Imperial Japanese Navy
- Name: Cha-187
- Builder: Shikoku Shipyard Industry Co., Ltd, Takamatsu
- Yard number: 2037
- Laid down: 9 November 1943
- Launched: 26 April 1944
- Completed: 3 June 1944
- Commissioned: 3 June 1944
- Decommissioned: 30 November 1945
- Fate: mobilized by the Allied occupation forces, 1 December 1945

Allied Occupation Force
- Acquired: 1 December 1945
- Decommissioned: 1 August 1947
- Fate: transferred to Ministry of Transportation, 28 August 1947

Ministry of Transportation
- Acquired: 28 August 1947
- Fate: transferred to Japan Maritime Safety Agency, 1 May 1948

Japan Maritime Safety Agency
- Acquired: 1 May 1948
- Renamed: Patrol Vessel Yamadori (PB-04), 20 October 1949 Patrol Vessel Yamadori (PS-04), 1 July 1950 Patrol Vessel Yamadori (PS-124), 1 July 1951
- Stricken: 28 February 1955
- Fate: unknown

General characteristics
- Class & type: No.1-class submarine chaser
- Displacement: 130 long tons (132 t) standard
- Length: 29.20 m (95 ft 10 in) overall
- Beam: 5.65 m (18 ft 6 in)
- Draught: 1.97 m (6 ft 6 in)
- Propulsion: 1 × intermediate diesel; shingle shaft, 400 bhp (300 kW);
- Speed: 11.0 knots (20.4 km/h; 12.7 mph)
- Range: 1,000 nmi (1,900 km; 1,200 mi) at 10.0 kn (18.5 km/h; 11.5 mph)
- Complement: 32
- Armament: 1 × 13.2 mm machine gun; 22 × depth charges; 1 × dunking hydrophone; 1 × simple sonar;

= Japanese submarine chaser Cha-187 =

Japanese submarine chaser

Cha-187 or No. 187 (Japanese: 第百八十七號驅潜特務艇) was a No.1-class auxiliary submarine chaser of the Imperial Japanese Navy that served during World War II and with Japan during the post-war period.

==History==
Her construction was authorized under the Maru Sen Programme (Ship # 2001–2100). She was laid down on 31 January 1944 as ship 2037 at the Shikoku Shipyard Industry Co., Ltd shipyard in Takamatsu and launched on 26 April 1944.

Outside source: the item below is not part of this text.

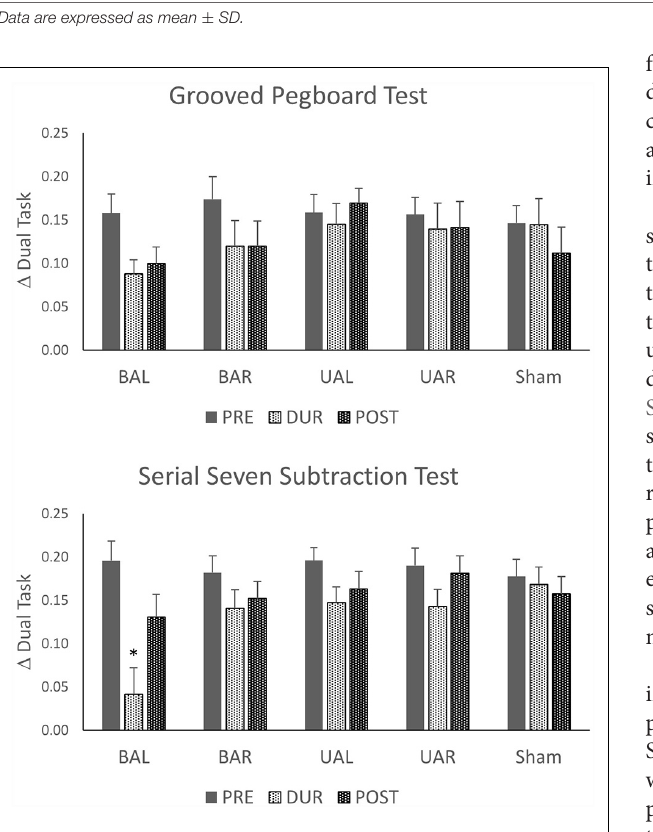
FIGURE 2 | Changes from single- to dual-task condition calculated as change in dual task ( ∆ ) = (number in the single task − number in dual tasks)/number in a single task. Stimulation tDCS montages: unilateral (Ul), bilateral (Bl), sham stimulation of dorsolateral prefrontal cortex (DLPFC) with anode left (AL) and anode right (AR). ∗ p <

She was completed and commissioned on 3 June 1944, fitted with armaments at the Kure Naval Arsenal, and assigned to the Saeki Defense squadron, Kure Defense Force, Kure Naval District under captain Yoshihiko Higashiide (東出　義彦) She conducted escort duty between Oshima and Miike (jp:三池, now part of Ōmuta City); and then proceeded to Yamakawa where she was drydocked on 13 November 1944. In November 1944, ensign Hajime Katada (堅田　肇) was placed in command; and in December 1944, he was replaced by ensign Kanichi Kamihara (神原　勘一). In February 1945, she returned to Kure for further repair and on 10 June 1945, she was assigned to 81st Squadron, Kure Defense Force. Cha-187 survived the war and was decommissioned on 30 November 1945.

On 1 December 1945, she was enrolled as a minesweeper by the occupation forces, one of 269 Japanese ships that served as a minesweeper under the Allied forces after the war. She conducted minesweeping operations based out of Kure and later Otake. On 1 August 1947, she was demobilized and on 28 August 1947, she was released to the Ministry of Transportation.

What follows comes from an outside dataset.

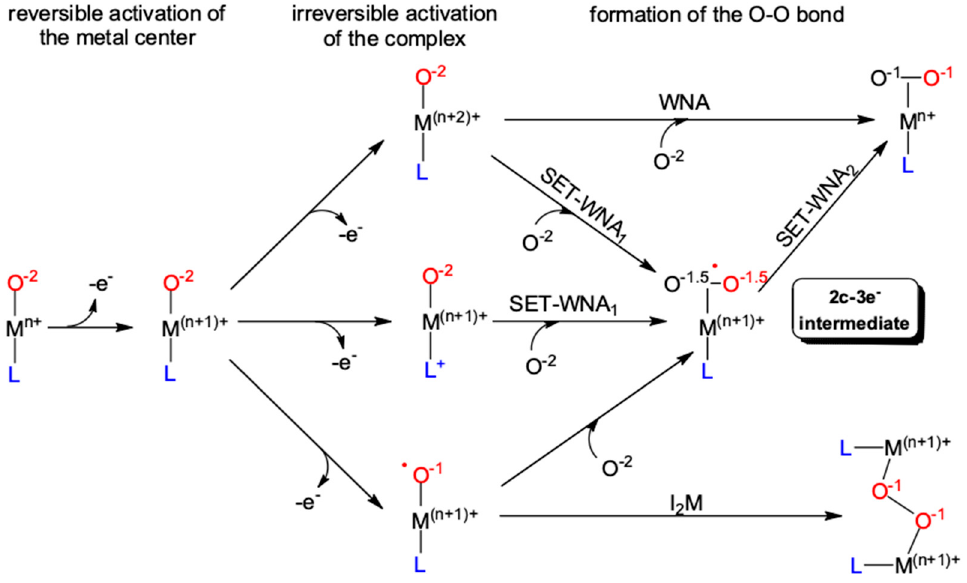
Figure 18. Mechanistic scenarios for single-site Cu-catalysts, protons were omitted [29].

On 1 May 1948, she was assigned to the Japan Maritime Safety Agency, a sub-agency of the Ministry of Transportation, and designated on 20 October 1949 as patrol vessel Yamadori (やまどり) (PB-04). On 1 July 1950, she was re-designated as patrol vessel Yamadori (PS-04). On 1 July 1951, she was re-designated as patrol vessel Yamadori (PS-124). She was delisted on 28 February 1955.